**Aim of the exercise**
Give the number of lines in the entries that contain "followed". State only the count.

**Provided records**
-=-=-

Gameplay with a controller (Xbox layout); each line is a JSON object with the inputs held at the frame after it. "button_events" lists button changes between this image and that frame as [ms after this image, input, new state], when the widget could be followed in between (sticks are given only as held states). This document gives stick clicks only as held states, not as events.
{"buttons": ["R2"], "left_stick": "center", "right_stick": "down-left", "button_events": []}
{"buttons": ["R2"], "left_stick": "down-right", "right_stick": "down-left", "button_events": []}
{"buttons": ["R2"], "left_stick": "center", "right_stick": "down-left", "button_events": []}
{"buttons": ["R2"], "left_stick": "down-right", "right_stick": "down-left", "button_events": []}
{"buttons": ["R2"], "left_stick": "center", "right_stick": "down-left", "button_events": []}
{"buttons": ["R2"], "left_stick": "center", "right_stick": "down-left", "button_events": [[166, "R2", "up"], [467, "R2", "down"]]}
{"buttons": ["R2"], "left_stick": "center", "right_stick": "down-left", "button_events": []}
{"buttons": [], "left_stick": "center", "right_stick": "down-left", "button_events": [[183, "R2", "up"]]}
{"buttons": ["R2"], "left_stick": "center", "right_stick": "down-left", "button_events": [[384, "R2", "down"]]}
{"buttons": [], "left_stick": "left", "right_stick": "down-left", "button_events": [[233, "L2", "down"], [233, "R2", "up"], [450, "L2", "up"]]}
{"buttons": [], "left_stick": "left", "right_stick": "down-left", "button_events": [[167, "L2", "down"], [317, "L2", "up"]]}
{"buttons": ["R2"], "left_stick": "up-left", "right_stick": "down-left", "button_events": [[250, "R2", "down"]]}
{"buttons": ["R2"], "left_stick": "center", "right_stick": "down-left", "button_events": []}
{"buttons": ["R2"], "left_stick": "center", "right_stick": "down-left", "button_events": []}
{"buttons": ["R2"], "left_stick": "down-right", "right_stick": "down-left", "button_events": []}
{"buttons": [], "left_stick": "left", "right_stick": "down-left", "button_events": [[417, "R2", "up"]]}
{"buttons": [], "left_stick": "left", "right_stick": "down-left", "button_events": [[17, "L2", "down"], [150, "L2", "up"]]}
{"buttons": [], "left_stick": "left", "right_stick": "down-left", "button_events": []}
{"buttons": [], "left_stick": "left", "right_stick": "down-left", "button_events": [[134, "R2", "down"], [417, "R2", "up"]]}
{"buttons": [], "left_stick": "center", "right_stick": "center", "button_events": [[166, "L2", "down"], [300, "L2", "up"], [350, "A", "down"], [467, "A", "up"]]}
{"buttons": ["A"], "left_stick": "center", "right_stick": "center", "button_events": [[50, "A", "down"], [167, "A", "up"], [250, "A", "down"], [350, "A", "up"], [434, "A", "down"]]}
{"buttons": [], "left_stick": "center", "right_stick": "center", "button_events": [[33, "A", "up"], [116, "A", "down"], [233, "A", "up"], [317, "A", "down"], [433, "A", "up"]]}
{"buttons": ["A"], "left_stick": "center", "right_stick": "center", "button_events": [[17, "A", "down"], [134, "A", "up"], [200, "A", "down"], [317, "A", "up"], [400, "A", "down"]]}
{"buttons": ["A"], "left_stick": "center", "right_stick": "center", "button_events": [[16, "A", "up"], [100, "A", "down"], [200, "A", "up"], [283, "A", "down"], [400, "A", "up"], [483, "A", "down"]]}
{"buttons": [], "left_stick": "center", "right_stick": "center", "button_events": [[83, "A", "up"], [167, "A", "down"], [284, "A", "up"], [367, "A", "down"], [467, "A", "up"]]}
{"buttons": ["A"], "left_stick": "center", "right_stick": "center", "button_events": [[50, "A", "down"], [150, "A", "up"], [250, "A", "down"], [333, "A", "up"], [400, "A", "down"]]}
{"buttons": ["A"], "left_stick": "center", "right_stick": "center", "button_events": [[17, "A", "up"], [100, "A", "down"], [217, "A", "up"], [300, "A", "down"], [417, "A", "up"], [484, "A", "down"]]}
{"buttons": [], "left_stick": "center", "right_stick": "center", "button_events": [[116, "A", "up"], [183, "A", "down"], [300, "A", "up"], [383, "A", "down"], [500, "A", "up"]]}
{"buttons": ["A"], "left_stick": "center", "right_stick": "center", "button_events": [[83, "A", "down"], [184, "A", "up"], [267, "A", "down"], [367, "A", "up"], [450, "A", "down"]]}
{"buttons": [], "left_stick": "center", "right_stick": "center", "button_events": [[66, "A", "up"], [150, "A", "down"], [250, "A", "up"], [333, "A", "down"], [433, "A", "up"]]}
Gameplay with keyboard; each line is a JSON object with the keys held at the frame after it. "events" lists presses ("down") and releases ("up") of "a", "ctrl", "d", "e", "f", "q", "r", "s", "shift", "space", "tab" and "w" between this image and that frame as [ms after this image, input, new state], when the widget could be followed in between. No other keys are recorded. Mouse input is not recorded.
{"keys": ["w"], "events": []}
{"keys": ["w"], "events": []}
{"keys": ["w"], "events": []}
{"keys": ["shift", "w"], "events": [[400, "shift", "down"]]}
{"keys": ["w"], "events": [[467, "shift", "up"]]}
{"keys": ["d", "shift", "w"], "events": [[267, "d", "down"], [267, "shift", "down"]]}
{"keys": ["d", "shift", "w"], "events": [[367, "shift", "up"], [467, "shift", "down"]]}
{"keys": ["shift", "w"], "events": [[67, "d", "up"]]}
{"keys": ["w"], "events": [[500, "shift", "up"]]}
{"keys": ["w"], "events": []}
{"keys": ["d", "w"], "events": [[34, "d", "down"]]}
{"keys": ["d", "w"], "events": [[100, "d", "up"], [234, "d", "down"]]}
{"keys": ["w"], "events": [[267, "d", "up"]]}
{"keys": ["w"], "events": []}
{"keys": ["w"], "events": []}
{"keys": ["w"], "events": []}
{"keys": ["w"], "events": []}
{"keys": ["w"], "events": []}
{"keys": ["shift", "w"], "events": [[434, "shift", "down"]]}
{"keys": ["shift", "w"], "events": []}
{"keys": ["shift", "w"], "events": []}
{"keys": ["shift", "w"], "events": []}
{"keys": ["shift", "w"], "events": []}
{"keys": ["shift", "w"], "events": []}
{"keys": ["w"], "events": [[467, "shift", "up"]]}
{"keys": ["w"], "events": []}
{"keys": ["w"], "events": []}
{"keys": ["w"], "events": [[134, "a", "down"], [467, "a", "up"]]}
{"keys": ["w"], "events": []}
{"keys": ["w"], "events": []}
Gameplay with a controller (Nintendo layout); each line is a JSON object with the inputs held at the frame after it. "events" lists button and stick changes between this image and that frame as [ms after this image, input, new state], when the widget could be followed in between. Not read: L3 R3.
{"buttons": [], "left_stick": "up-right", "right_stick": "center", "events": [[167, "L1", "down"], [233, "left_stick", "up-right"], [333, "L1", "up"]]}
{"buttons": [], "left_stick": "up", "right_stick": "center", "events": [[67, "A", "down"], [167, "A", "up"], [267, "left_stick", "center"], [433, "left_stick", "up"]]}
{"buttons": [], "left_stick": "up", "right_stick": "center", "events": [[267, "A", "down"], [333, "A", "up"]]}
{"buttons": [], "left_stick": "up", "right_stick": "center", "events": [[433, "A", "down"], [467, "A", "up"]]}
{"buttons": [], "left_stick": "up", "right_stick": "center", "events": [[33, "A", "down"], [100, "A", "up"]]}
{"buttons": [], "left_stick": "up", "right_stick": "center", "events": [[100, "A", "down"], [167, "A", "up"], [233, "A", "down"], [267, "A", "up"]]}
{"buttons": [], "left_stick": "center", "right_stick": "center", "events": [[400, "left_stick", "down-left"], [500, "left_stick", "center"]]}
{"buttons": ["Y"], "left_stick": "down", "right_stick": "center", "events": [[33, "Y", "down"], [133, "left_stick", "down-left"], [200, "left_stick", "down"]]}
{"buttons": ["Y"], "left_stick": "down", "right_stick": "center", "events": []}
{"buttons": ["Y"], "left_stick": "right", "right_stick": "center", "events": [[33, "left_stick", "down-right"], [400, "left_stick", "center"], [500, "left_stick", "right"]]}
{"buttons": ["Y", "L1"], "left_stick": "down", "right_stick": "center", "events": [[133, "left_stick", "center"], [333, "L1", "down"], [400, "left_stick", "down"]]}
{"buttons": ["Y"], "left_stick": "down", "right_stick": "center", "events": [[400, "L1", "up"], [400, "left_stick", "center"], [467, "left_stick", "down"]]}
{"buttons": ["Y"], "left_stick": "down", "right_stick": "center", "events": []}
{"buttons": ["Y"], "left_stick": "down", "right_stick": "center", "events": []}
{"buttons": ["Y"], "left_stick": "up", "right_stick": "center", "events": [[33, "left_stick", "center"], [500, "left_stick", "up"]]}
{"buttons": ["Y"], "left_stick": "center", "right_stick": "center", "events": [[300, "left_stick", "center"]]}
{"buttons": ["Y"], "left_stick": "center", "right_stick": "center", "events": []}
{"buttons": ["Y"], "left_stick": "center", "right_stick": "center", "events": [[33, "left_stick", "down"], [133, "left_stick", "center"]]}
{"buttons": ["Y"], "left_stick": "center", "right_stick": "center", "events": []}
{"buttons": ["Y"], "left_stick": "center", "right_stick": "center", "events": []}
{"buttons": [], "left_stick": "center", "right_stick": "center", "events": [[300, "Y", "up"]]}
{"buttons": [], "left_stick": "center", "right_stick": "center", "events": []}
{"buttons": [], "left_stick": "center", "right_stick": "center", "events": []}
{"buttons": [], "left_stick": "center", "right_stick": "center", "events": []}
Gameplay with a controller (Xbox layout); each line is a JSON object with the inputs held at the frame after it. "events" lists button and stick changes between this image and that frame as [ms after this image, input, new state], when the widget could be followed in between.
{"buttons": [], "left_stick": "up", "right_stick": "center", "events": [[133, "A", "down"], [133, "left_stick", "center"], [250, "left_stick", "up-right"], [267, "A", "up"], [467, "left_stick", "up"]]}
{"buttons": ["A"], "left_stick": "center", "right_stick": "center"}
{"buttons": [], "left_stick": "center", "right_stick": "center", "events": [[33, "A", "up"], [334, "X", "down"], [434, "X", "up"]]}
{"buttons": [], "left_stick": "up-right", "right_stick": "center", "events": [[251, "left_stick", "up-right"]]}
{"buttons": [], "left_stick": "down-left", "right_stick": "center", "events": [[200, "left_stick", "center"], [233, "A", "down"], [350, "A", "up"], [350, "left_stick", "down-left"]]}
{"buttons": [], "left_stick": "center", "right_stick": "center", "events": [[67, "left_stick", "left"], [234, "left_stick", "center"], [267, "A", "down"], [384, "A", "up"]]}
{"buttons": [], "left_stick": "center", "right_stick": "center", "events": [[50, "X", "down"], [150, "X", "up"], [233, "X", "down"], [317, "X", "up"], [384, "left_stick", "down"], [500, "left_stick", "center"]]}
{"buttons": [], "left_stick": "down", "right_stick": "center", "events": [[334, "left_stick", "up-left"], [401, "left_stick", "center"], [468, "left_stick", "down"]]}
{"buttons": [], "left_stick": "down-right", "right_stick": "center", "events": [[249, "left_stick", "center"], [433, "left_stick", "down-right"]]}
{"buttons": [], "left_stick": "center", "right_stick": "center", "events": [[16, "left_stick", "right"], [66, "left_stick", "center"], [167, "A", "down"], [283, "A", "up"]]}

-=-=-

**Written answer**
4